* [Task requirements]
Turn the records below into a numbered list, one line per item, skipping blank lines and leaving out the pictures.

# # #

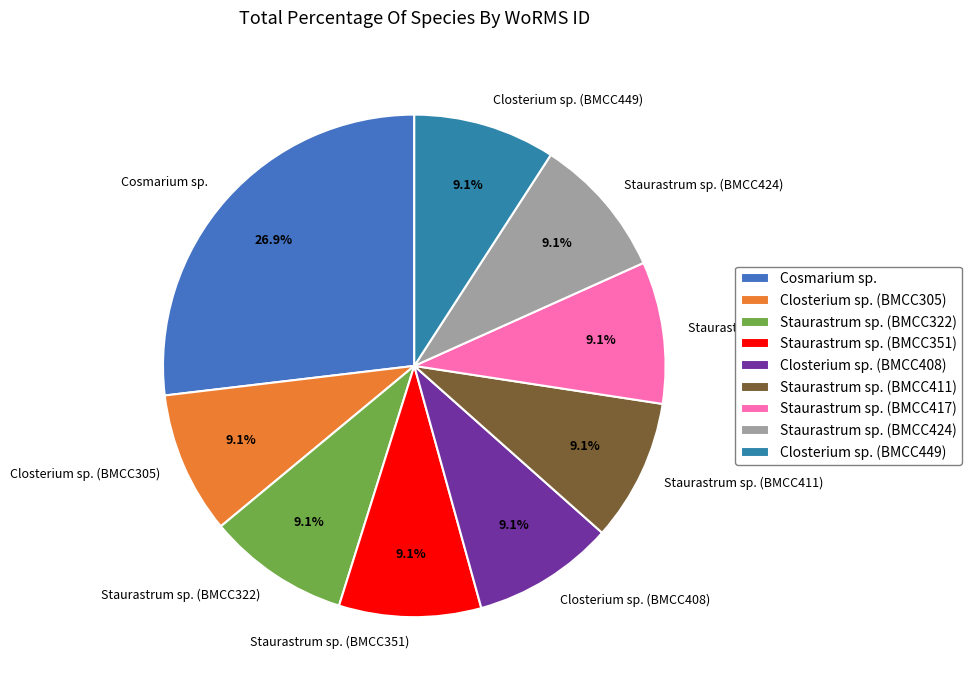

To the nearest percent, what percentage of the pie is Closterium sp. (BMCC305)?

9%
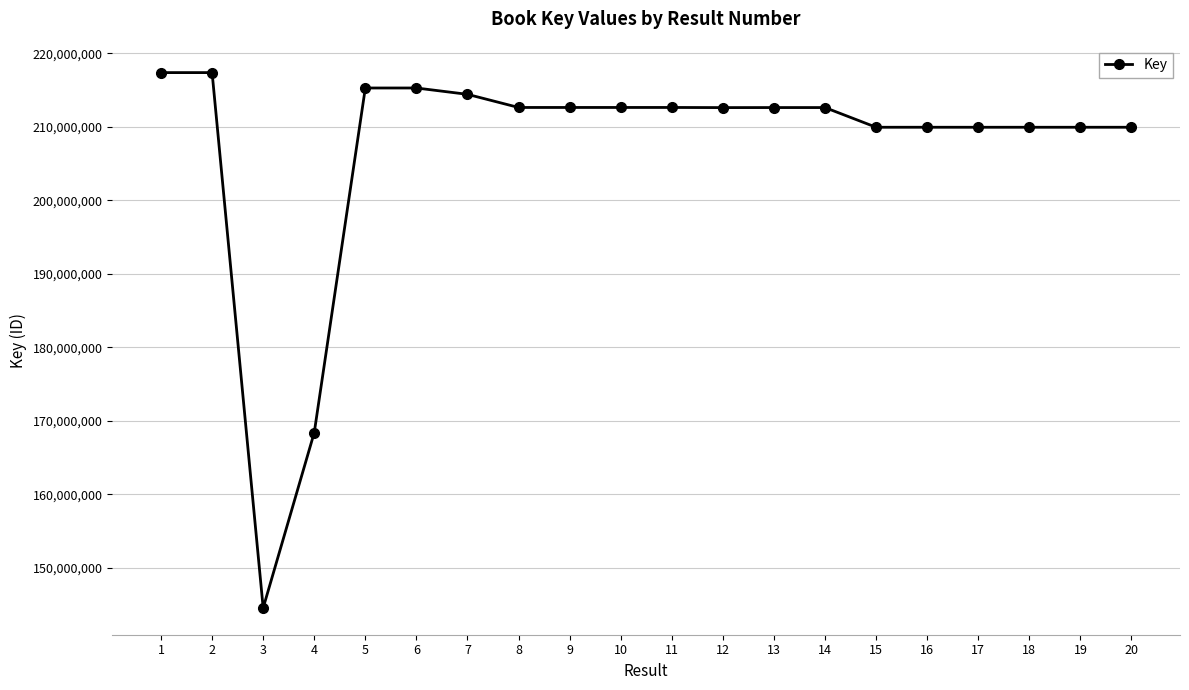

At which category does the data reach its first local valley?

3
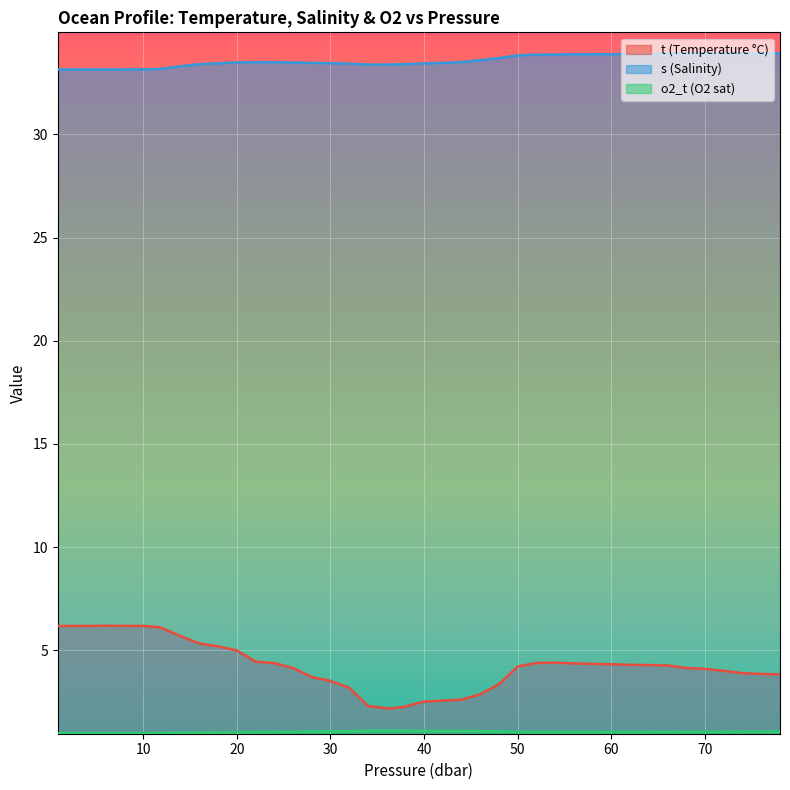

In o2_t, how many points are higher than both neighbors (excluding endpoints)?

1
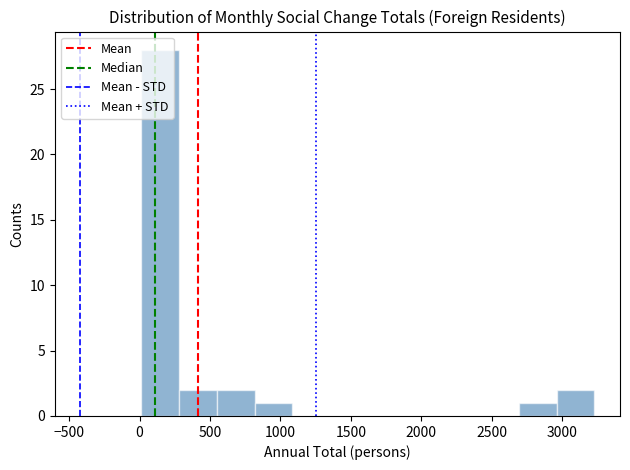

What is the height of the bar covering 0 to 300 on the x-axis? Neither the bar edges nor the heights are printed on the chart, so give them approximately, as read against the axes.

28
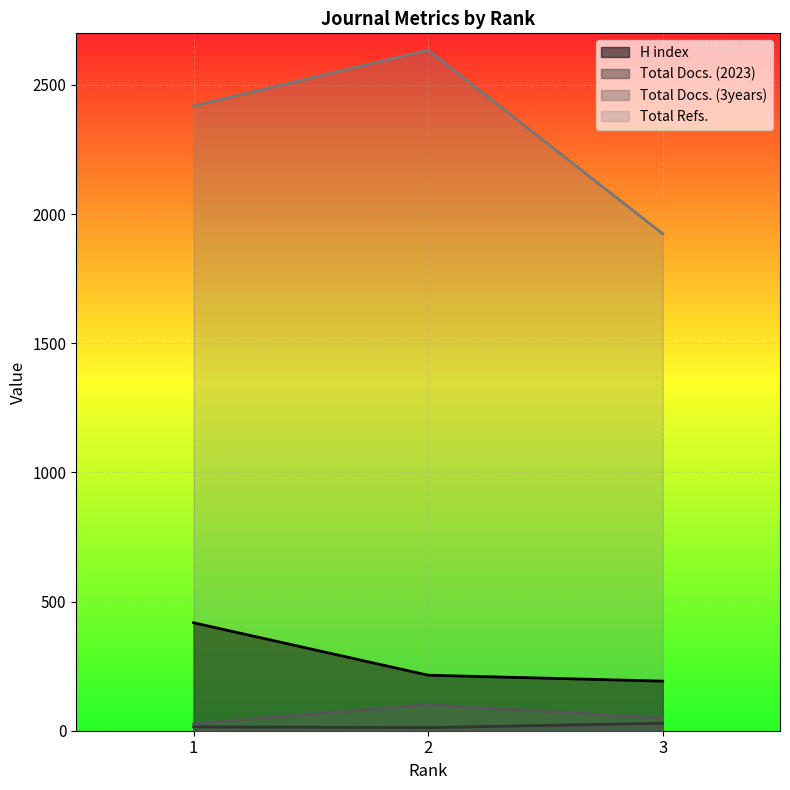

Which category has the highest value across all series?

2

# # #

* [Task output]
1. To the nearest percent, what percentage of the pie is Closterium sp. (BMCC305)?
2. 9%
3. At which category does the data reach its first local valley?
4. 3
5. In o2_t, how many points are higher than both neighbors (excluding endpoints)?
6. 1
7. What is the height of the bar covering 0 to 300 on the x-axis? Neither the bar edges nor the heights are printed on the chart, so give them approximately, as read against the axes.
8. 28
9. Which category has the highest value across all series?
10. 2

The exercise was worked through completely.